His fascination with the material and his interest in craftsmanship was sparked as early as in his teenage years. To bring his ideas to life, he built his first stone-grinding machine - a simple design, in his own words - to create jewelry. This marked the beginning of a creative process where the material and the machines have always walked side by side. Since then, Juthman has developed his craftsmanship on his own and continued to experiment and invent. Over the years, he has designed over fifty different machines, all custom-built to meet the needs that arise in his creative work.
In 2007, his work with stone truly took off. It began with him grinding stone balls, which later evolved into beads, jewelry, bowls, bottles and candleholders. He describes how the work requires both patience and persistence; creating perfectly round beads took him ten years of trial and error before he found a method that worked. His workshop houses an impressive collection of artworks, where the origin of the material is always present, giving each piece an extra dimension of the earth’s history.
In his work, Juthman primarily uses local stone varieties such as sandstone, porphyry, and granite. Of particular significance is Böle granite, a light gray to reddish stone quarried in Mossberget in Böle, near his home. It has been used in everything from house foundations throughout Ostrobothnia to bridges and monuments. The sandstone comes from the Merenkurkku region and was shaped and transported there by the inland ice, while the porphyry has its origins in volcanic processes.
Out in the yard stand several large machines, all built by Juthman himself and adapted for different stages of the process. Surrounding them are stones of varying sizes, shapes and colors - materials that will eventually be ground into artworks. The processes are time-consuming and consist of many steps from raw stone to finished artwork. First, the stone is cut into a manageable shape, then moved on to the machine best suited for the next step. During the summer months Juthman works mostly outdoors, cutting, grinding, and turning stone, while the winter is spent polishing and refining the surfaces indoors.
Juthman explains how his work with stone differs from, for example, ceramics. While a ceramicist shapes clay into an object, he works in the opposite direction – he grinds away material to reach the form already hidden inside the stone. Even though large parts of the stone are cut away when making, for instance, bowls, no material is wasted. Juthman makes use of all the leftover material and even the tiniest pieces are turned into beads that are tumbled in one of his machines.
The tumbler is powered by wind energy and allows the stones to rotate for several months along with grinding and polishing agents until they achieve their final shape and luster. In an attic space, he shows beads that are currently in the middle of the process. He rolls them between his fingers and notes that they need another month or so in the machine. On the workbench lie porphyry beads that will soon become a bracelet. I get to watch as he drills holes in the beads - even this step, like everything else in his work, is performed using a machine he designed himself.

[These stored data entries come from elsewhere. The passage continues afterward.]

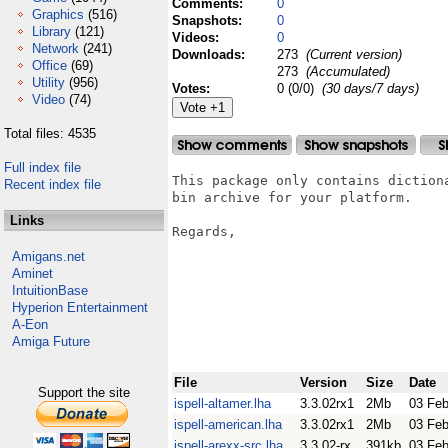
Comments:
0
Graphics
(516)
Snapshots:
0
Library
(121)
Videos:
0
Network
(241)
Downloads:
273
(Current version)
Office
(69)
273
(Accumulated)
Utility
(956)
Votes:
0 (0/0)
(30 days/7 days)
Video
(74)
Total files: 4535
Full index file
This package only contains diction
Recent index file
bin archive for your platform.

Links
Regards,

                                  
Amigans.net
                                  
Aminet
IntuitionBase
Hyperion Entertainment
A-Eon
Amiga Future
File
Version
Size
Date
Support the site
ispell-altamer.lha
3.3.02rx1
2Mb
03 Fe
ispell-american.lha
3.3.02rx1
2Mb
03 Fe
ispell-arexx-src.lha
3.3.02-rx
391kb
03 Fe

Despite decades of creating, his ideas are far from exhausted. Juthman’s latest creation is a pair of flower-shaped earrings, carved from a single piece of multicolored stone.
He shares that it is his fascination with stone as an ancient material, along with the opportunity to discover new techniques, create new shapes, and constantly challenge himself, that drives him to continue creating.
Right now, it is his work with multicolored stones and mosaic jewelry that brings him the most joy. The mosaic jewelry requires a special precision. Juthman carves an exact shape in a stone and then fits another stone into it, so that the two parts meet without a visible seam.
These pieces are just a taste of what you can see during this year’s Konstrundan. Johnny Juthman looks forward to welcoming visitors to his home - a place where the history of stone, the precision of craftsmanship and his own ingenuity come together. A visit to Juthman in Ylimarkku offers a chance to discover unique art crafted from the ancient Nordic bedrock.